What you will do
Report every line of the data below that contains the word "יותר", copying each such line in full. Matching is case-sensitive.
* * * * * * * * *
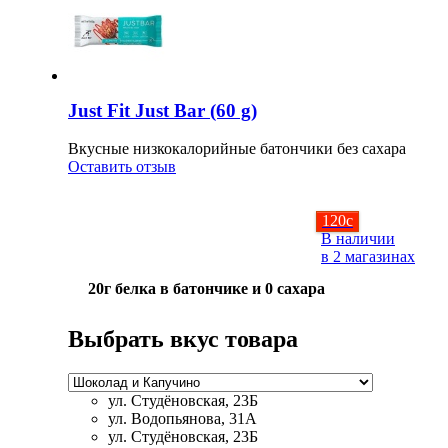
Соусы и Топпинги
Распродажа!
Just Fit Just Bar (60 g)
Распродажа NOW
Вкусные низкокалорийные батончики без сахара
Оставить отзыв
120
c
В наличии
в 2 магазинах
20г белка в батончике и 0 сахара
Выбрать вкус товара
ул. Студёновская, 23Б
ул. Водопьянова, 31А
ул. Студёновская, 23Б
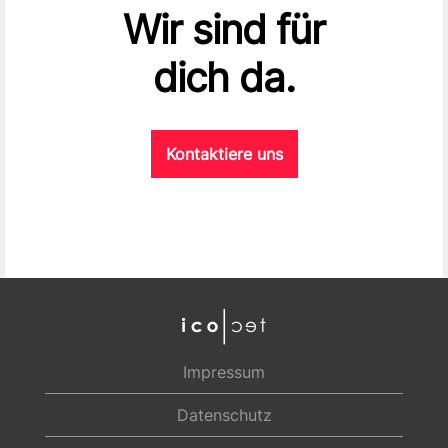
Wir sind für
dich da.
Kontaktiere uns
Impressum
Datenschutz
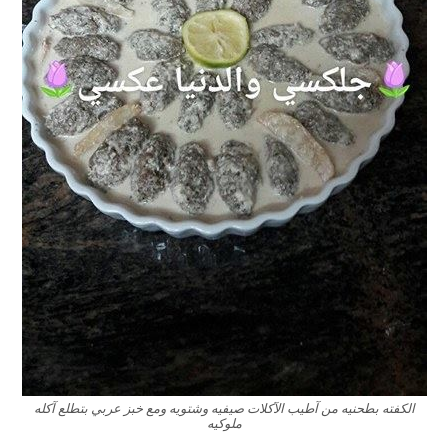
الكفته بطحنيه من آطيب الآكلات صيفيه وشتويه ومع خبز عربي بتطلع آكله
ملوكيه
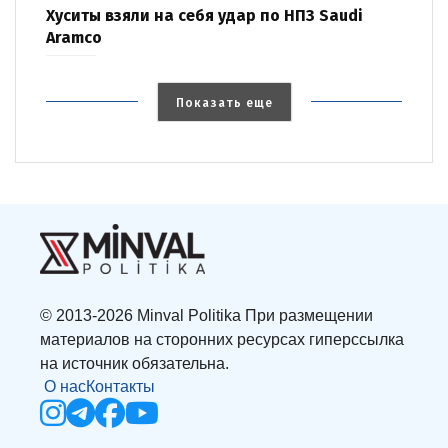
Хуситы взяли на себя удар по НПЗ Saudi
Aramco
Показать еще
© 2013-2026 Minval Politika При размещении
материалов на сторонних ресурсах гиперссылка
на источник обязательна.
О нас
Контакты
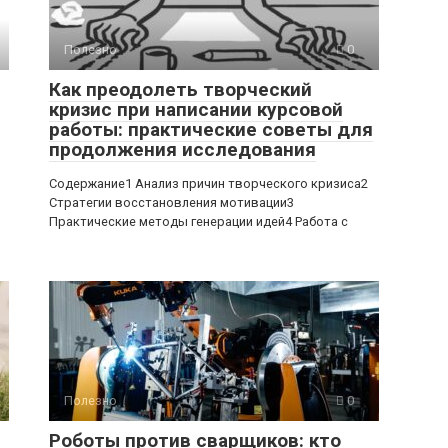
Полезно
0
Как преодолеть творческий
кризис при написании курсовой
работы: практические советы для
продолжения исследования
Содержание1 Анализ причин творческого кризиса2
Стратегии восстановления мотивации3
Практические методы генерации идей4 Работа с
Полезно
0
Роботы против сварщиков: кто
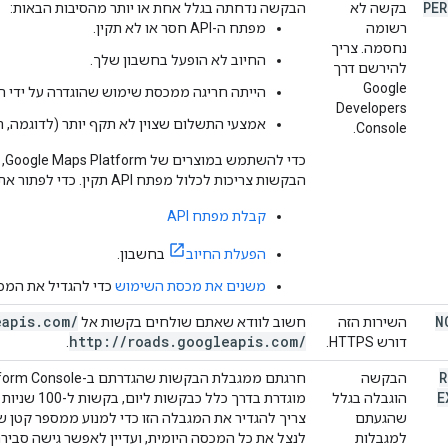
PE
בקשה לא
הבקשה נדחתה בגלל אחת או יותר מהסיבות הבאות:
רשומה
מפתח ה-API חסר או לא תקין.
נחסמה. צריך
החיוב לא הופעל בחשבון שלך.
להירשם דרך
Google
הייתה חריגה ממכסת שימוש שהוגדרה על ידי
Developers
אמצעי התשלום שצוין לא תקף יותר (לדוגמה, ת
Console.
כד
הבקשות צריכות לכלול מפתח API תקין. כדי לפתור את הבעיה, פועלים לפי השלבים הבאים:
קבלת מפתח API
הפעלת החיוב
בחשבון.
משנים את מכסת השימוש
כדי להגדיל את המכס
eapis
.
com
/
N
השירות הזה
חשוב לוודא שאתם שולחים בקשות אל
http
:
/
/
roads
.
googleapis
.
com
/
דורש HTTPS.
.
R
הבקשה
E
הוגבלה בגלל
שהגעתם
צריך להגדיר את המגבלה הזו כדי למנוע ממספר קט
למגבלות
לנצל את כל המכסה היומית, ועדיין לאפשר גישה סב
* * * * * * * * *
Solution for this exercise
הבקשה נדחתה בגלל אחת או יותר מהסיבות הבאות:
אמצעי התשלום שצוין לא תקף יותר (לדוגמה, ת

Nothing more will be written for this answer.